Even Dr. Spetzler, who operated on Mr. Remigis in Phoenix, could not answer that question with certainty.

"How many times do you have to hit a tennis ball to become a superb player?" he said in a telephone interview from Phoenix. "I don't think we can really put a number on it."

On a recent sunny spring afternoon, Marty and Leslee Remigis watched their now 24-year-old son shoot hoops in their Hamilton driveway, having just completed his first year of law school.

It has been a long road back.

After Brad's second bleed, in June of 2005, Toronto neurosurgeon Mike Tymianski did not recommend surgery - but Dr. Spetzler did.

"With each bleed, you have further damage to the brain stem … some of which is irreversible" Dr. Spetzler said.

"It was very overwhelming," Ms. Remigis said. "The anxiety of not knowing what was going to happen to my son. ... It was like a time bomb waiting to go off."

Friends and family banded together to hold several fundraisers. Marty and Leslee spent hours on the Internet, trying to figure out what to do after receiving the conflicting advice.

"I really was in a panic," Ms. Remigis said.

It wasn't until a third bleed of the cavernous malformation in July, 2005, that another Toronto neurosurgeon, Dr. Chris Wallace, recommended surgery. (Dr. Tymianski was on vacation.)

Marty, a barrel-chested man with a precise nature, asked questions about the two surgeons' experience: He had been told that Drs. Wallace and Tymianski had performed three and six such operations respectively. The family chose to take on the cost of travelling to Phoenix to have Dr. Spetzler, who had at that time performed more than 200 such operations, remove the small mulberry-sized lesion from Brad's brain stem. Though the family declined to say how much the care cost, experts pegged it at about $200,000.

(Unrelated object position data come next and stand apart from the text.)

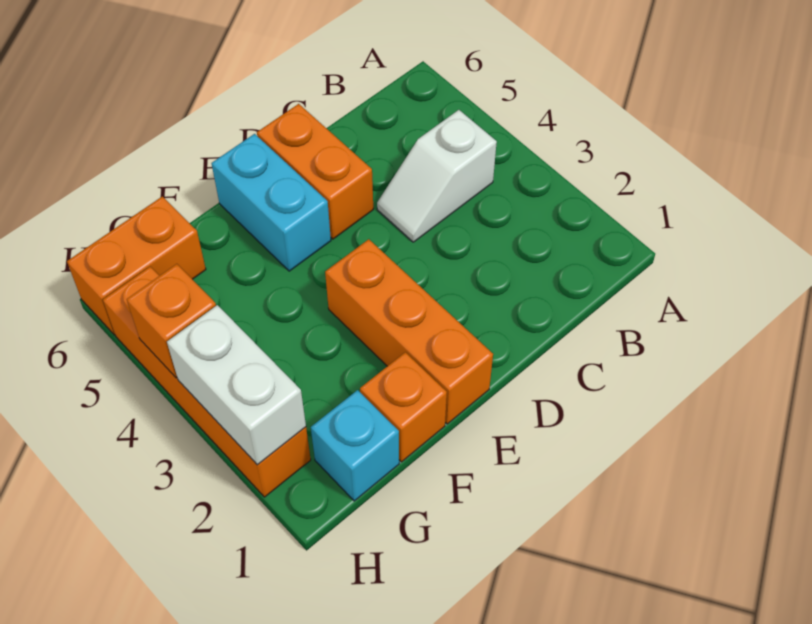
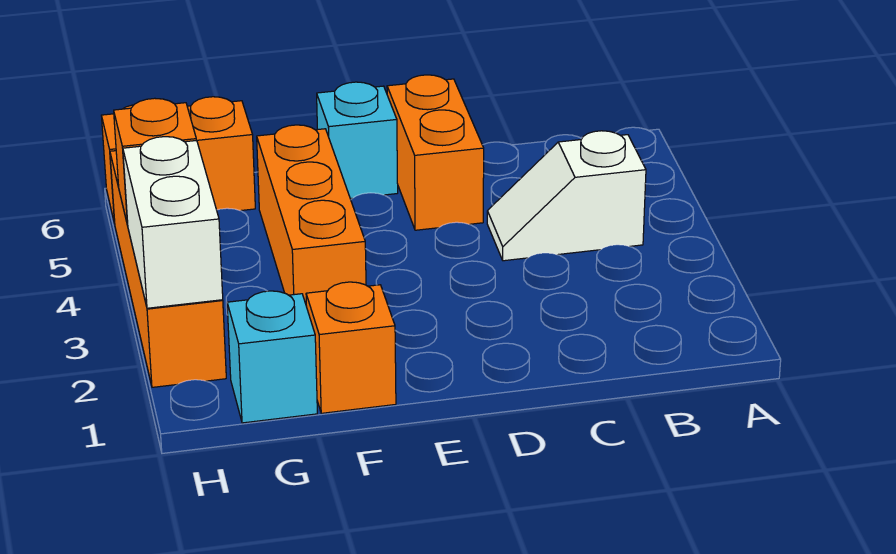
orange 1x3 brick [325,239,493,424] -> orange 1x3 brick moved to [257,125,366,307]
cyan 1x2 brick [211,134,331,271] -> cyan 1x1 brick [317,82,398,199]

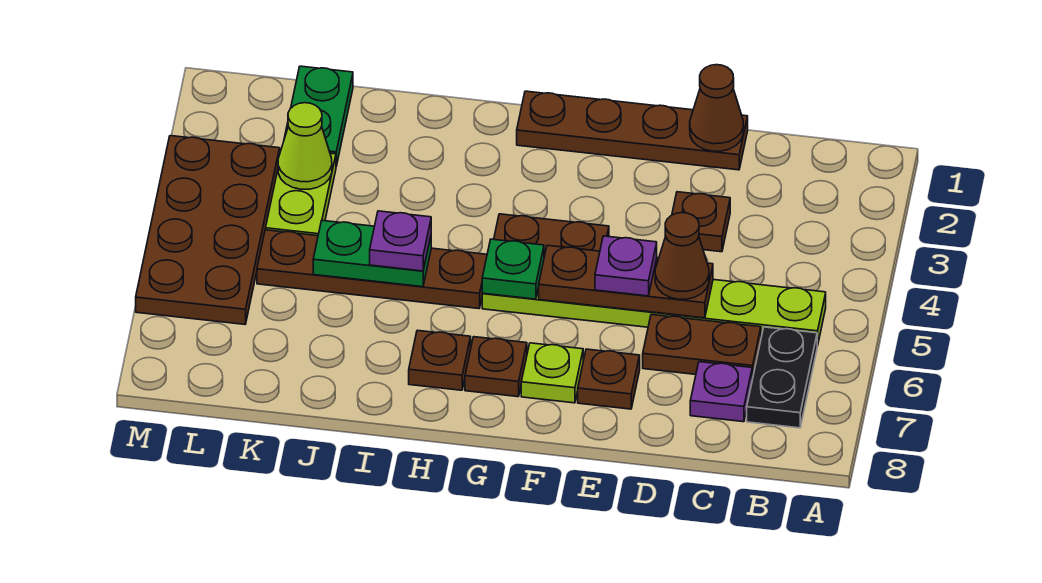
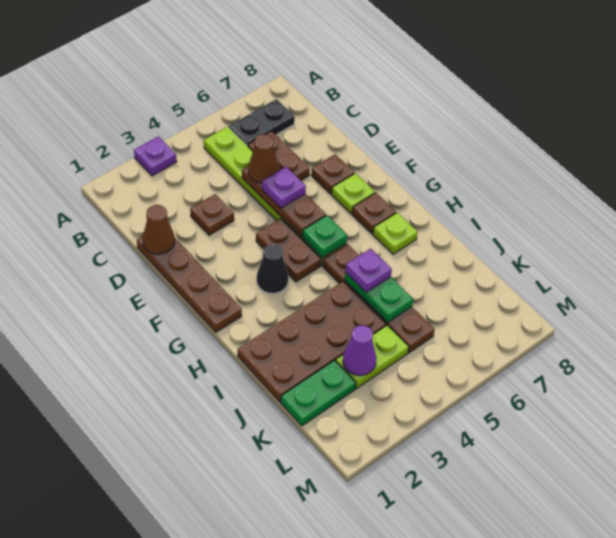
purple 1x1 plate [690,362,752,422] -> purple 1x1 plate moved to [134,136,177,176]
none -> black 1x1 cone [257,244,288,293]
brown 1x1 plate [409,330,471,390] -> lime 1x1 plate [373,213,418,254]
lime 1x1 cone [278,103,332,189] -> purple 1x1 cone [343,325,376,376]
brown 2x4 plate [136,136,280,324] -> brown 2x4 plate moved to [238,281,386,402]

Neither neurosurgeon testified at the Remigis hearing but Charles Tator, who works with both surgeons at Toronto Western Hospital, did. He did not provide figures to dispute the number of brainstem cavernoma operations Drs. Wallace and Tymianski had completed, but said he believed three was enough to make a surgeon proficient, given their experience in that area of the brain.

Dr. Wallace said he has been happy to do follow up treatment, which the Remigis family described as excellent.

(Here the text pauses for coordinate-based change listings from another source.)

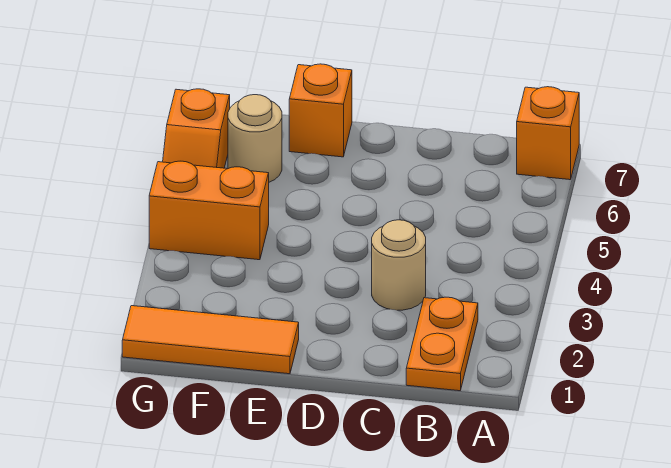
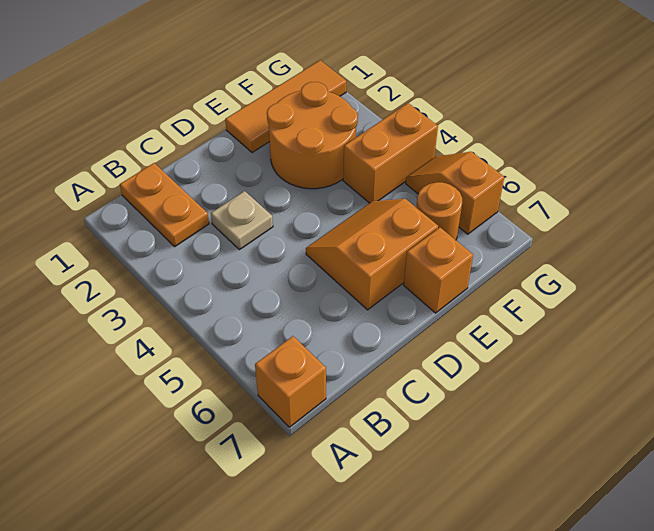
tan 1x1 round brick [372,220,426,310] -> tan 1x1 plate [211,191,273,250]
none -> orange 2x2 slope [306,199,438,310]
none -> orange 2x2 round brick [267,82,358,189]
tan 1x1 round brick [228,95,282,182] -> orange 1x1 round brick [416,182,462,240]

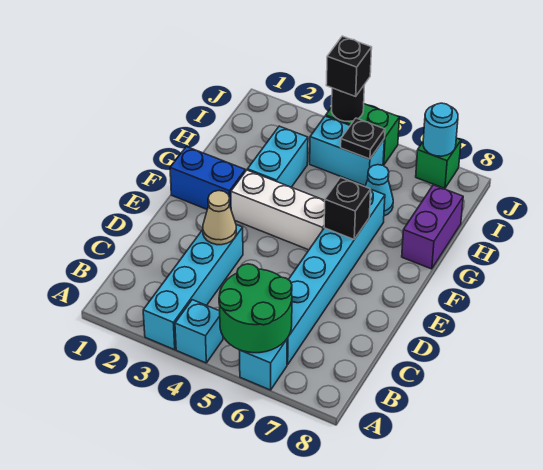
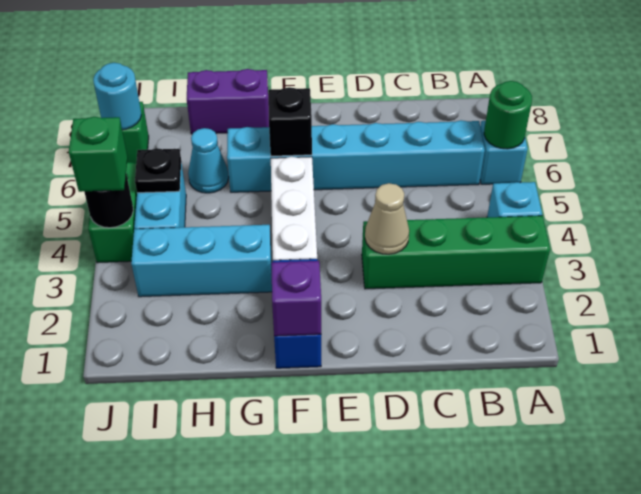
cyan 1x4 brick [143,225,243,350] -> green 1x4 brick [362,216,550,289]
green 2x2 round brick [219,264,292,353] -> green 1x1 round brick [484,81,532,149]
none -> purple 1x1 brick [271,261,321,336]
cyan 1x2 brick [247,126,308,187] -> cyan 1x3 brick [131,225,272,297]
black 1x1 brick [326,36,372,96] -> green 1x1 brick [69,117,127,192]

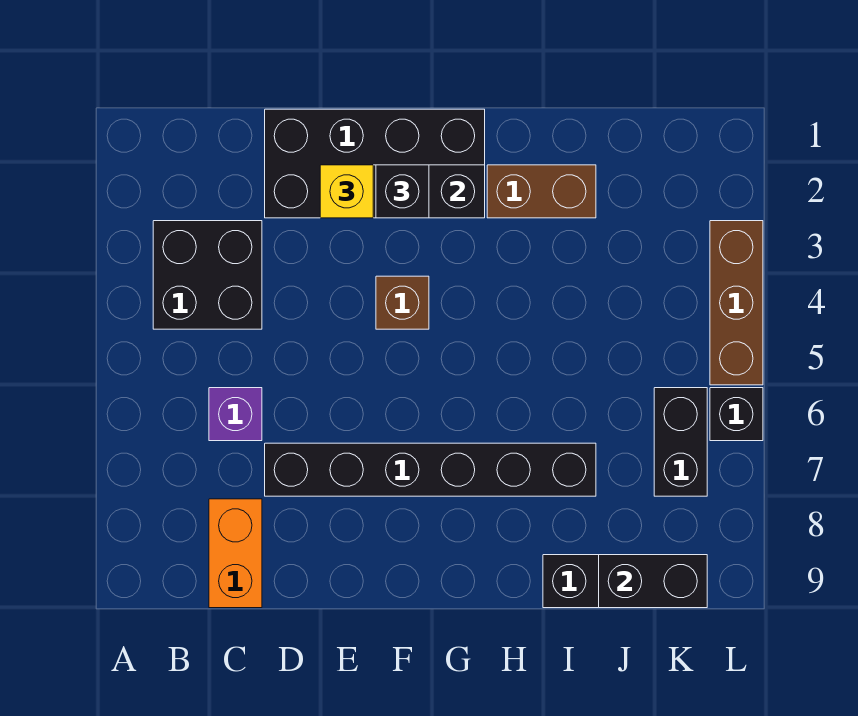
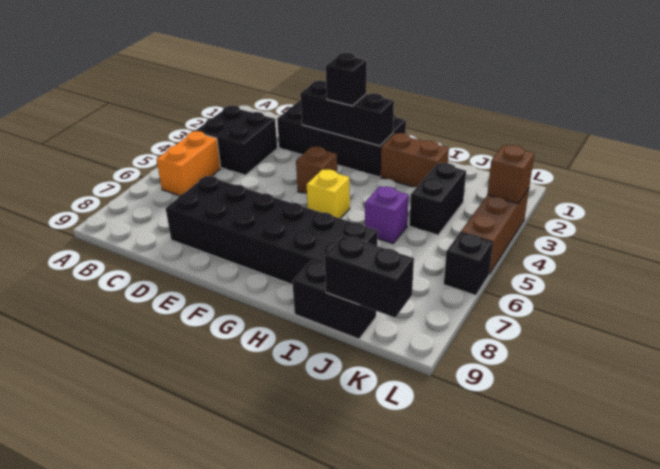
purple 1x1 brick [209,388,262,441] -> purple 1x1 brick moved to [365,186,409,243]
orange 1x2 brick [209,499,262,608] -> orange 1x2 brick moved to [157,131,221,195]
black 1x6 brick [265,443,596,496] -> black 2x6 brick [166,176,378,285]
yellow 1x1 brick [320,165,373,218] -> yellow 1x1 brick moved to [307,169,350,218]
black 1x2 brick [654,388,707,496] -> black 1x2 brick moved to [409,163,466,235]
none -> brown 1x1 brick [487,145,534,204]

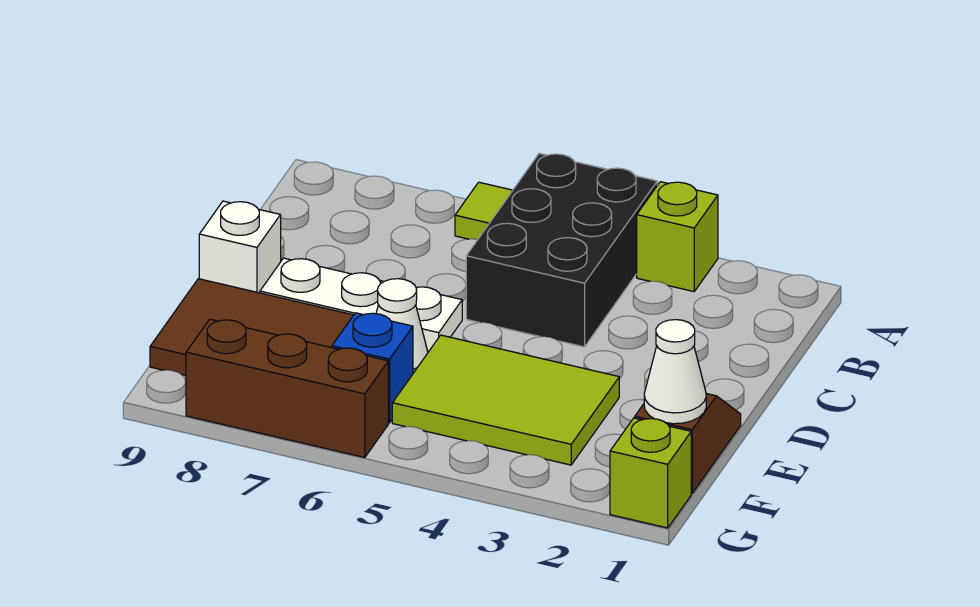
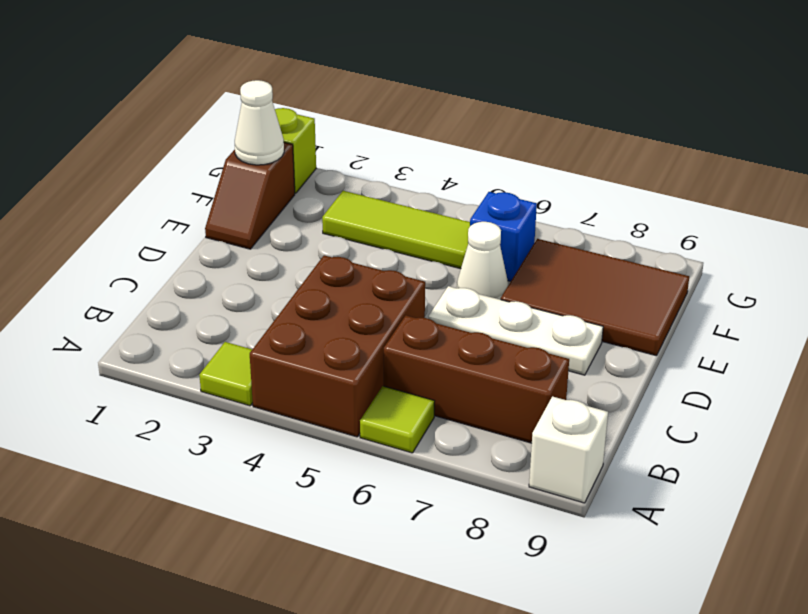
lime 1x1 brick [637,182,718,292] -> lime 1x1 tile [199,342,253,406]
black 2x3 brick [466,153,657,347] -> brown 2x3 brick [250,255,425,437]
white 1x1 brick [199,201,281,293] -> white 1x1 brick moved to [529,396,608,503]
lime 2x3 tile [392,335,619,465] -> lime 1x3 tile [322,191,470,269]
brown 1x3 brick [186,319,388,457] -> brown 1x3 brick moved to [384,315,569,443]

"I have no trouble with a Canadian individual wanting more than the Canadian health care system can provide, but that operation could have easily been done by Dr. Tymianski or myself," he said, adding he thought that together they had done "way more" than nine brain stem cavernoma operations as of 2005.

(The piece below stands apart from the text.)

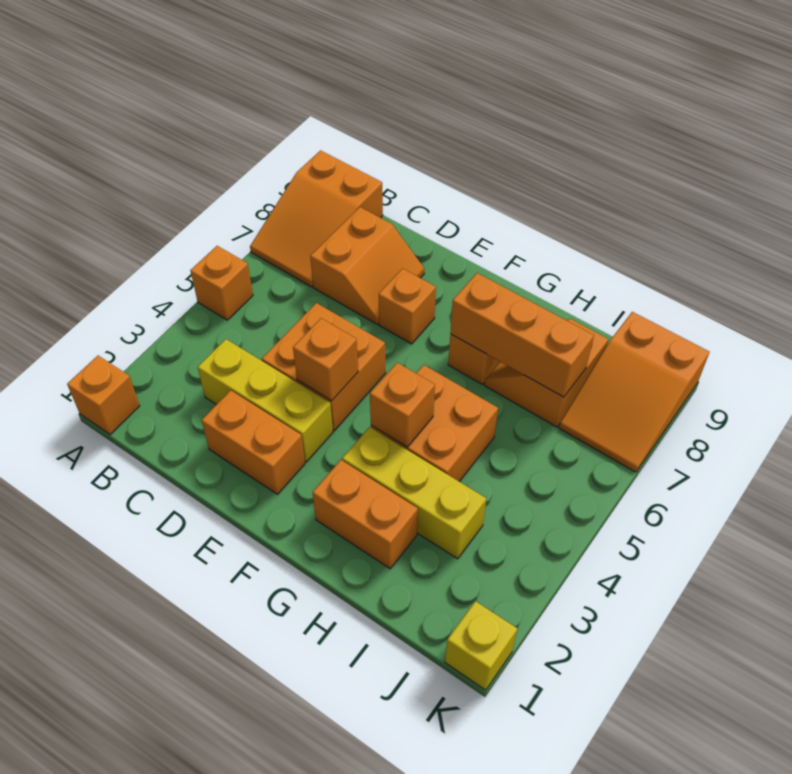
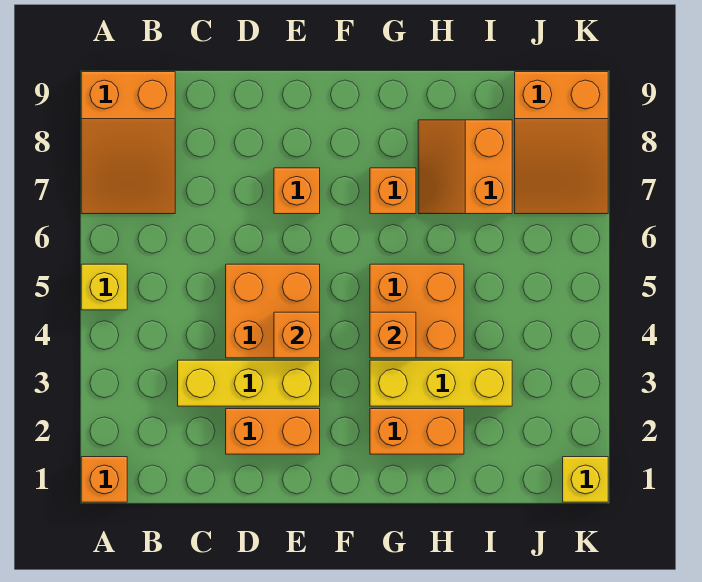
orange 1x1 brick [190,246,253,320] -> yellow 1x1 brick [81,264,127,310]
orange 2x2 slope [310,207,424,324] -> none
orange 1x3 brick [450,273,594,397] -> none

Ontario Health Ministry spokesman Andrew Morrison said the government is abiding by the decision to reimburse the family for the "rare and unique" operation but could not speculate on what would happen with future cases. Lori Coleman, registrar of the Health Services Appeal and Review Board, declined to comment on the ruling.

As for the patient, Brad Remigis says life is good. At 6 feet 2 inches tall, he looks like the picture of health. He has had two operations on his left eye, which has improved the double vision he sometimes experiences.

The ordeal, he said, has taught him the importance of a champion - like the ones he had in his lawyer and parents. He hopes that by becoming a lawyer, he can help others the same way.

"I want other people," he said "To know to not give up hope."